Last night, May 7, Lowest of the Low played Massey Hall the first time, the capper on their tour celebrating the 20th anniversary of “quite possibly the best Canadian debut album ever”, Shakespeare My Butt. I was not there. But I did see their sold-out show at the Starlight Club in Waterloo, on April 21.
The show itself, I have no complaints about. The opening act were Mick Thomas and Squeezebox Wally, an Australian duo so taken with Shakespeare My Butt that they would play the entire album at their shows. They even made one of the songs—“Rosy and Grey”—a hit there. So there was much more collaboration between opening act and headliner than you normally get, with Lowest members joining in on Mick’s set, and Mick contributing to the Lowest set.
Lowest of the Low played the entirety of Shakespeare My Butt, in order, then came back to do various songs from their other two albums, including “Black Monday” and “The Last Recidivist”. It was fun being in a room full of people who also knew all the words to all the songs. And it was nice to hear, from singer and main songwriter Ron Hawkins, that both “Subversives” and the afore-mentioned “Black Monday” were as honest and beautiful as they were because each was inspired by women he really loved. (He explained it in a less mushy way, but that’s what it came down to.) Performances of both those songs, I found particularly powerful.
But the room? With the low ceiling and all, the music was painfully loud. I had to do the extremely cool “Kleenex in the ears thing” to survive. And with the full house, it was hot and crowded. Plus, way too many tall dudes. I had to keep moving around, trying to get a spot where I actually see the band, and not just the back of someone’s head. The crowd was very well-behaved—no smoke of any kind, and surprisingly little beer spilled. But still. I’d say I’m too old for this kind of show, but I didn’t really like them when I was younger, either.
So kind of glad I didn’t drag any friends with me to this, as I feel I would have just had to apologize. Instead, I suggest, just check out Lowest of the Low on record. That way you’ll thank me later. Maybe start with these ones:
- “4 O’Clock Stop”, Shakespeare My Butt, the insanely catchy opening number. Lyrics may not cohere as a whole, but they sure feel right as they hurtle along.
- “Black Monday”, Hallucigenia, as the singer regrets the effects of his depressive nature on the “sad and beautiful” Kate. “The way I am has never been too good for us.”
- “Rosy & Grey”, Shakespeare My Butt, the most Canadian love song ever, where even “the smell of snow warms me today”.
- “Gamble”, Hallucigenia, which sounds like it’s exactly about Buffy and Spike, Season 6, even though it was written before then.
- “Henry Needs a New Pair of Shoes”, Shakespeare My Butt, a deceptively upbeat little ditty that, on closer listening, reveals the social conscience of the band, along with their sense of humour.
And now for something completely different….

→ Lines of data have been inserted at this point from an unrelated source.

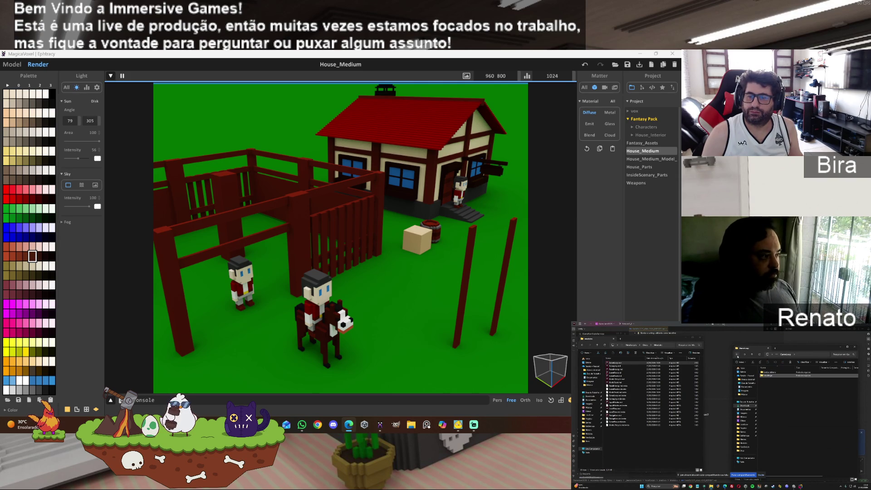
# Copy the GameLoop folder into the destination project folder, resolving the file conflict.
pyautogui.click(632, 346)
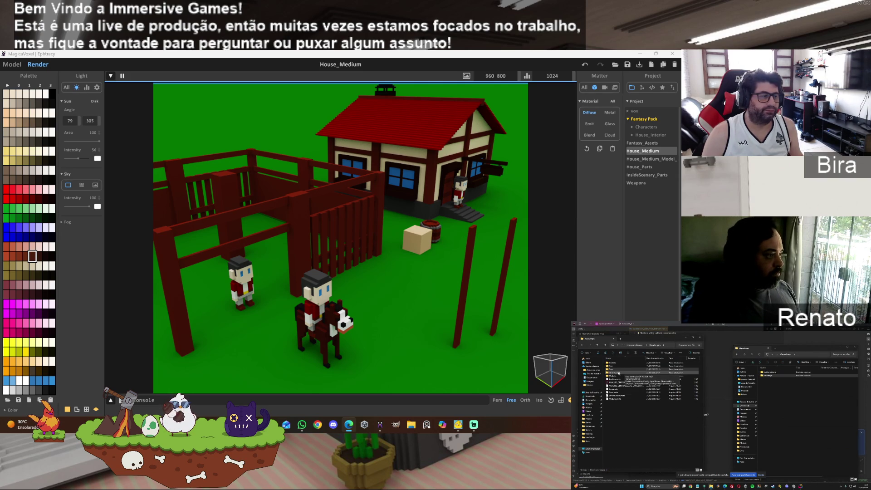
pyautogui.doubleClick(769, 372)
pyautogui.moveTo(769, 373); pyautogui.dragTo(666, 459)
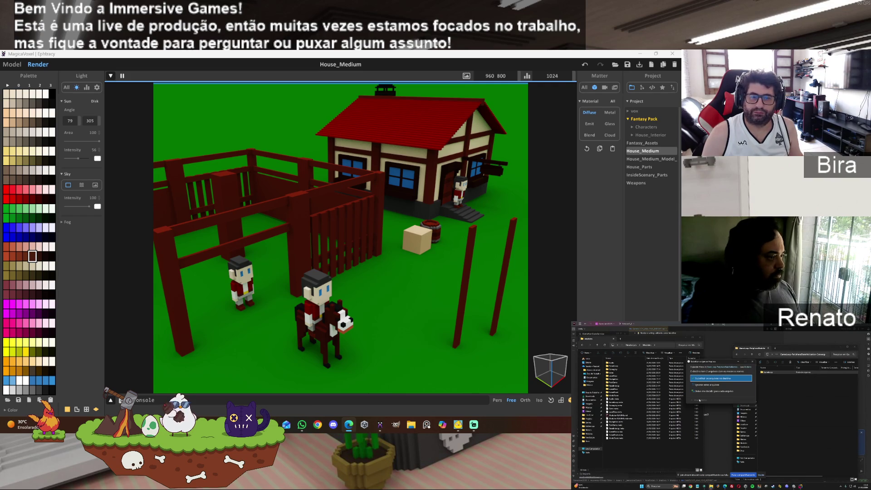
pyautogui.click(712, 378)
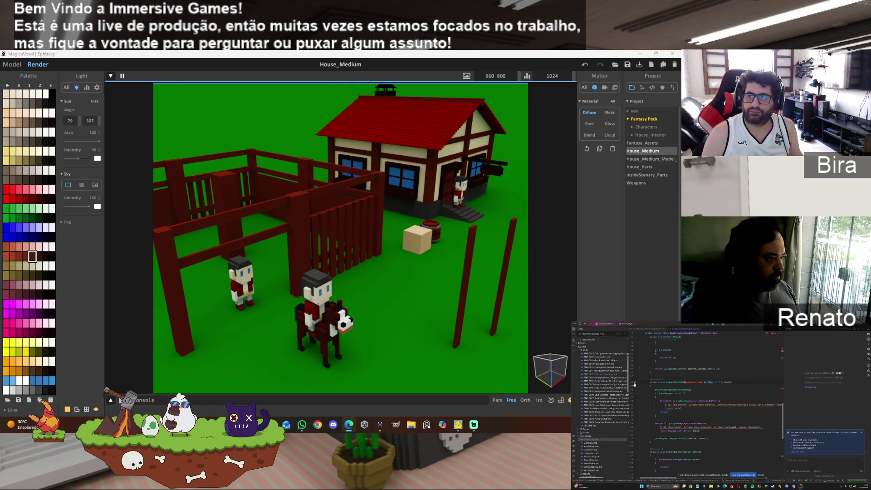
# Show and dismiss the quick-fix suggestions on a code line, then scroll up.
pyautogui.click(635, 383)
pyautogui.click(639, 387)
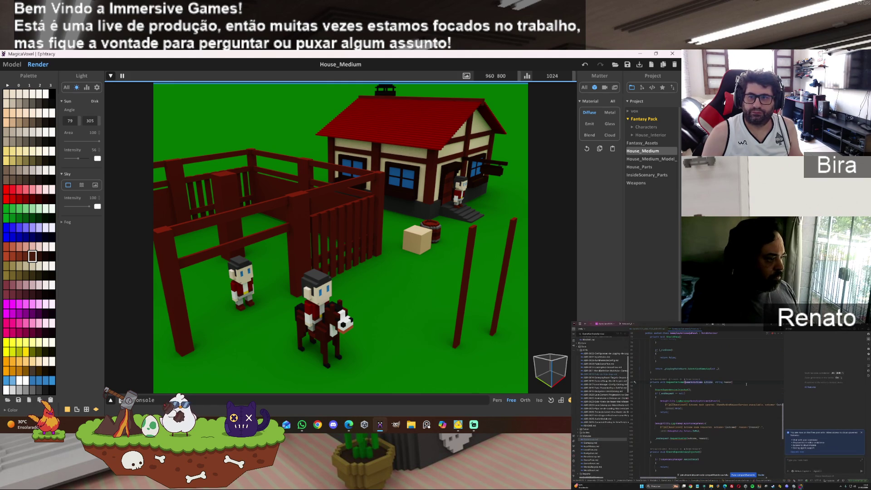
pyautogui.scroll(15, 707, 404)
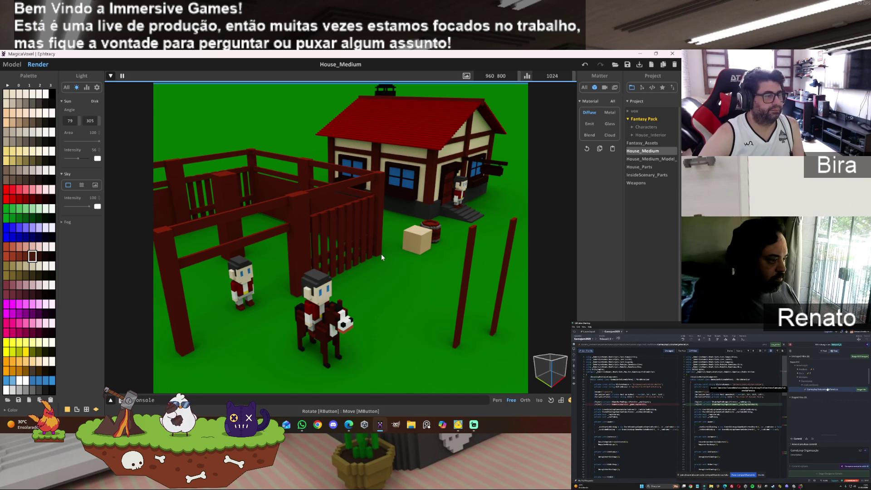
# Zoom and tilt the render camera down closer to the fenced yard before the house.
pyautogui.scroll(-5, 420, 248)
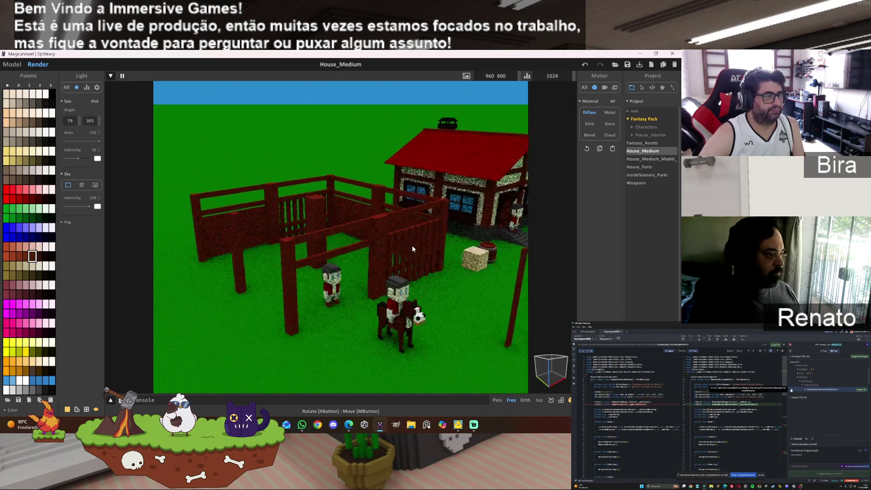
pyautogui.scroll(6, 418, 243)
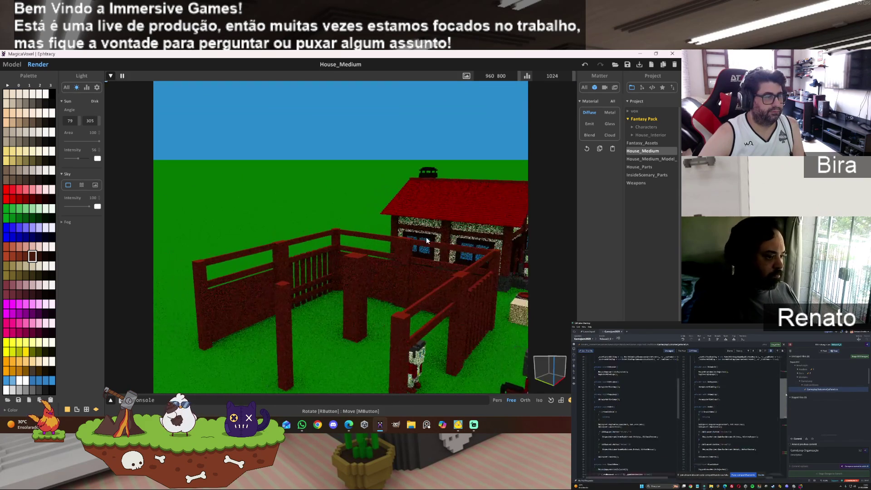
pyautogui.scroll(-2, 429, 236)
pyautogui.moveTo(360, 255); pyautogui.dragTo(357, 260, button='right')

A couple years ago I wrote about attending the Open Ears festival, and the organizers noticed. So the notified me about this year’s festival, “celebrating the art of listening”. It took place at a busy time for us, but we did manage to attend one concert: Toca Loca, on April 30.
Where Lowest gave me some unpleasant flashbacks to concerts of my youth, this was like nothing I’d ever seen or heard before. The opening number was “Temazcal”, a piece for maracas and tape. So recorded sounds were played, then a live percussionist joined in on maracas. That was followed by “AK-47”, a piano solo based on the assault rifle. It was both virtuosic, and pretty noisy.
Then there was “Pattycake”. Two performers sat facing each other clapping out the familiar childhood rhythm, but at increasingly dizzying speeds, and with some variation in the original words. It was riveting, as mistakes would be—if not disastrous—at least potentially quite painful. “Repetition is good. It builds trust. Soon you come to know what’s expected.”
In the next two pieces, all three members played along to pieces composed for them, one a fusion of New Wave, Synth-Punk, and No Wave (I don’t know what that means, either), the other a love song as expressed by an industrial machine.
And finally, the “Halo Ballet”. In this one, five gamers manipulated the Halo participants into a kind of dance pattern, instead of the usual trying to kill each other. They would shoot patterns into the sky, or be stacked on one other and twirl, or leap around in synchronicity. We watched all that projected on video. Meanwhile, of course, the band was supplying the soundtrack.
Afterward, Jean commented on how we had paid $48 to watch people do Pattycake. “Did you dislike the music?” “No, can’t say I disliked it.” “Were you bored?” “Absolutely wasn’t bored.”
Me either. $48 well spent. And looking forward to the next Open Ears, where I can hopefully experience more of the aurally novel.